The film is pure delirium with Nasir Adeeb, regurgitating his formula once again.  The legendary writer has basically made a living flogging his dead horse formula repeatedly with just a few words and scenarios changed here and there.  Its yet another vendetta revenge remixed to death and brain-dead audiences still lap it up which speaks enormously for their resilience if not much else. 

Gaudy, Loud, violent, ugly, belligerent, fashion-forward, with fat old men posturing in a demented manner and bulbous women (excluding the rather svelte Neeli) to add a little spice, this is a formula that has repeated in hundreds of films starring Sultan Rahi and has been on repeat remix mode for the decades.  Some of these cinematic wonders click at the box office, others don’t but everything is on auto mode and it’s a pretty brain numbing experience and if you scratch below the surface, the depiction of women is indicative of a vile misogyny that most Pakistanis take as normal, indeed virtuous.  Sickening on many levels but yet if you dumb yourself down to the level of a rather brainless 5-year-old or are inebriated enough, then it does have a certain perverse fun factor for sheer bold ridiculousness. 

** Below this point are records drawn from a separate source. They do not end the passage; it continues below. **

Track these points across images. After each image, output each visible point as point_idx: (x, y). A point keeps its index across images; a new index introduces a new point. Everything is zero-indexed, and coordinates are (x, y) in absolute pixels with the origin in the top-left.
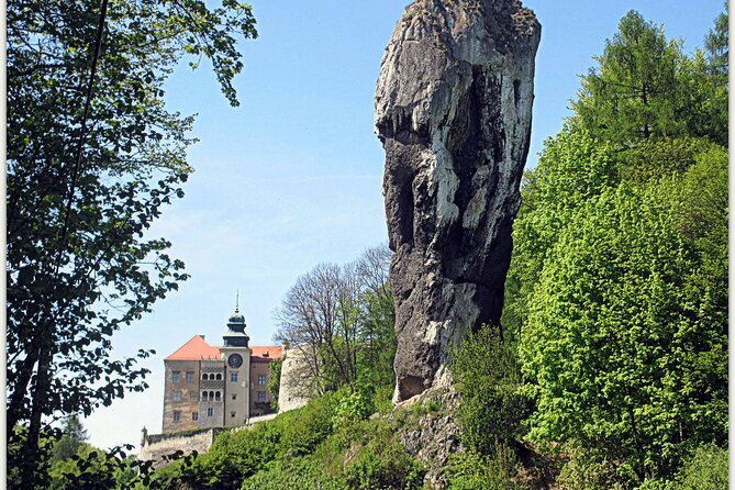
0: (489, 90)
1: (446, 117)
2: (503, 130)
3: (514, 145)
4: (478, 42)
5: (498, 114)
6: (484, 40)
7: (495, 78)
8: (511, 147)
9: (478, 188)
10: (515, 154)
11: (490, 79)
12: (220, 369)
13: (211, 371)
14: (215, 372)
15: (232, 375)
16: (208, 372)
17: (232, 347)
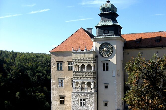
12: (89, 60)
13: (81, 62)
14: (85, 62)
15: (104, 64)
16: (79, 63)
17: (103, 36)
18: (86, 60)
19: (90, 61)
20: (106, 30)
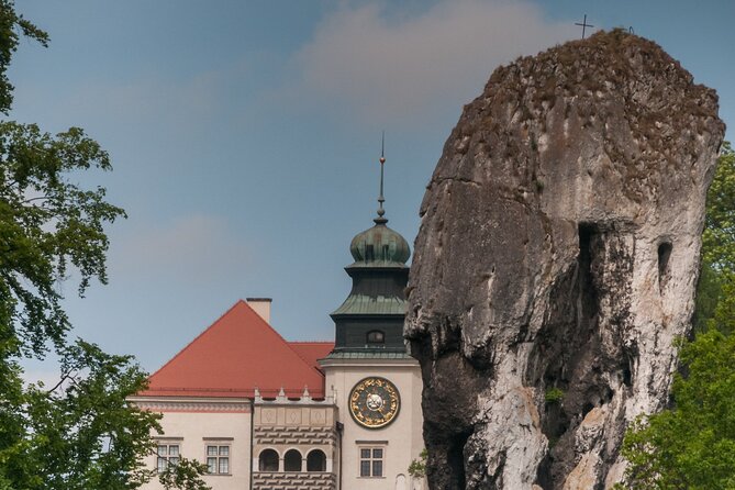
0: (612, 267)
1: (524, 329)
2: (634, 342)
3: (654, 368)
4: (590, 181)
5: (626, 313)
6: (602, 177)
7: (622, 245)
8: (648, 372)
9: (584, 451)
10: (656, 385)
11: (613, 246)
12: (319, 434)
13: (288, 440)
14: (302, 443)
15: (365, 453)
16: (277, 443)
17: (365, 351)
18: (307, 434)
19: (321, 437)
20: (375, 331)
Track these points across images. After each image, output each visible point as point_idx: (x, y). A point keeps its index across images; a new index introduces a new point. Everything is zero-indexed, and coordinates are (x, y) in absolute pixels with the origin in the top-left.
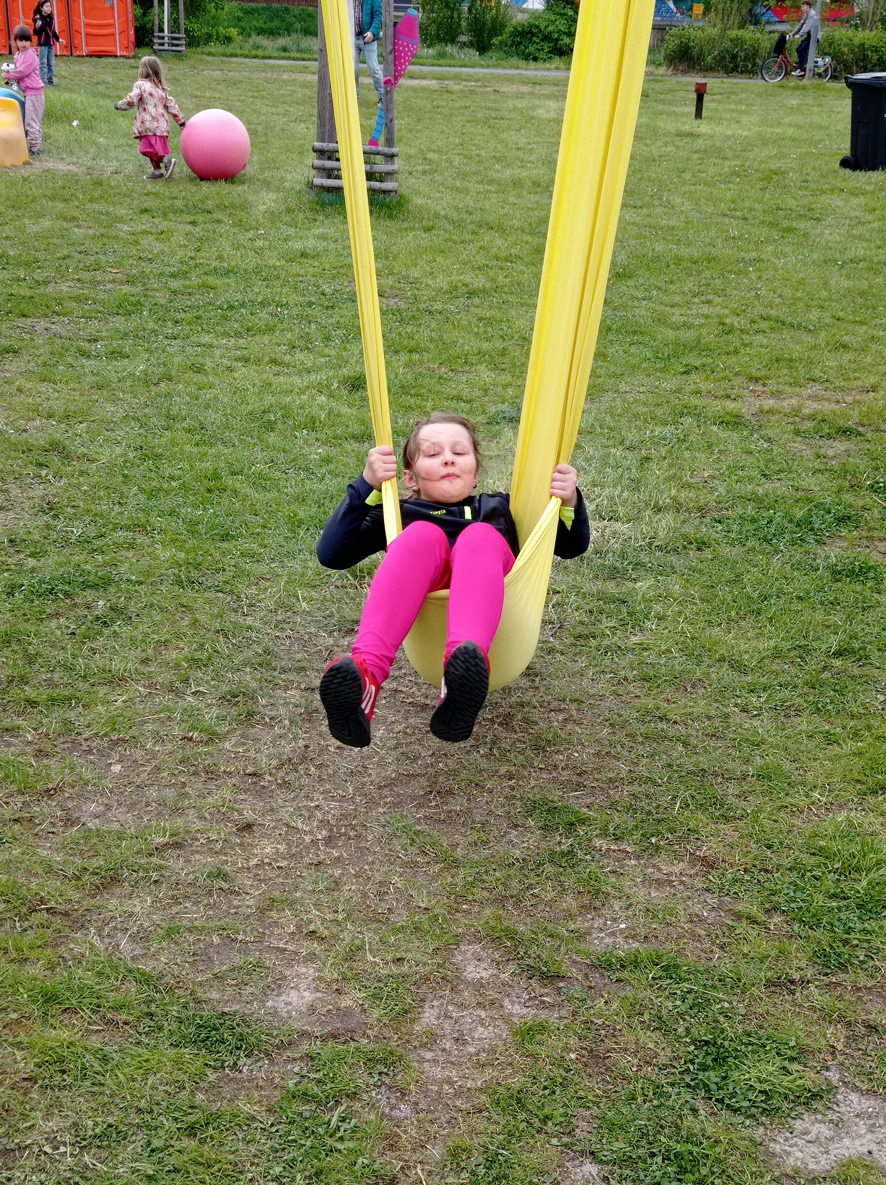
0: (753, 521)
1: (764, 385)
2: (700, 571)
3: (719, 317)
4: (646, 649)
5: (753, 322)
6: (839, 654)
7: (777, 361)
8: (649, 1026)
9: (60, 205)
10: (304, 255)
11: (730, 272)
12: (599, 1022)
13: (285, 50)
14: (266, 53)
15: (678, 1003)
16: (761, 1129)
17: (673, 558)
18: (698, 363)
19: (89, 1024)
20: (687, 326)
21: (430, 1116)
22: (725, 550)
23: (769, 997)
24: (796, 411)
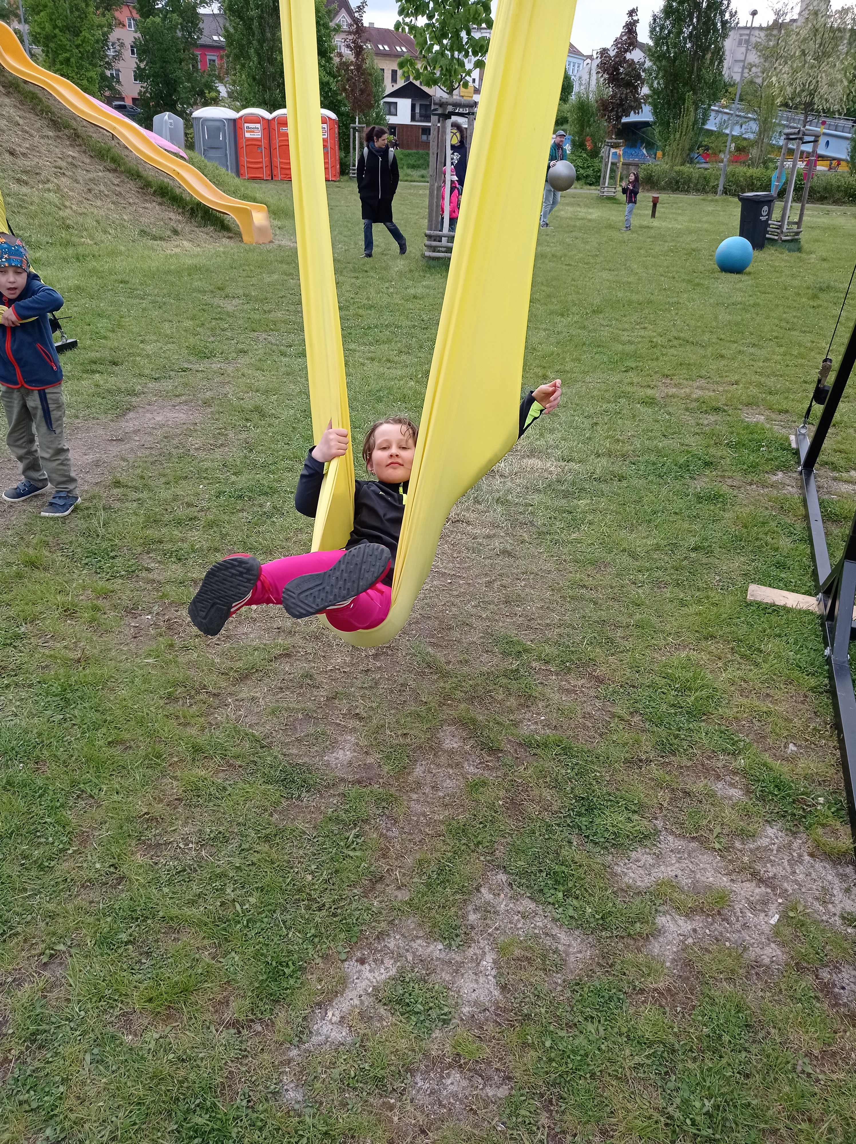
0: (654, 464)
1: (671, 379)
2: (618, 495)
3: (650, 337)
4: (579, 543)
5: (670, 341)
6: (695, 549)
7: (681, 365)
8: (550, 785)
9: (285, 267)
10: (415, 297)
11: (660, 310)
12: (520, 781)
13: (423, 177)
14: (413, 179)
15: (569, 771)
16: (610, 857)
17: (603, 486)
18: (633, 366)
19: (219, 766)
20: (630, 342)
21: (409, 837)
22: (635, 482)
23: (625, 770)
24: (688, 397)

Sultan Rahi is on auto mode and had been in the same mode for decades, but once a fairly fit and smart man, here he is 60 plus and bulbously over weight and to have pretty young women throwing themselves at him, is a little stomach churning.  Neeli appears only as eye candy while Gori who is Anjuman’s real sister had stepped into her sisters shoes once the latter had decided to tie the knot and head for England for a “normal life” but sadly that didn’t work out and she too had to return to Lollywood where she was laughed off screen for being too old.  No such problems for men though and Sultan Rahi who had he not been murdered in 1996, would probably still be acting as a male romantic action hero with women 50 years younger than him. 

Appalling, laughable, embarrassing but fascinating as a reflection Pakistani cinema and society.  As our frenemies from across the British drawn border might say…” Mind-blowing”.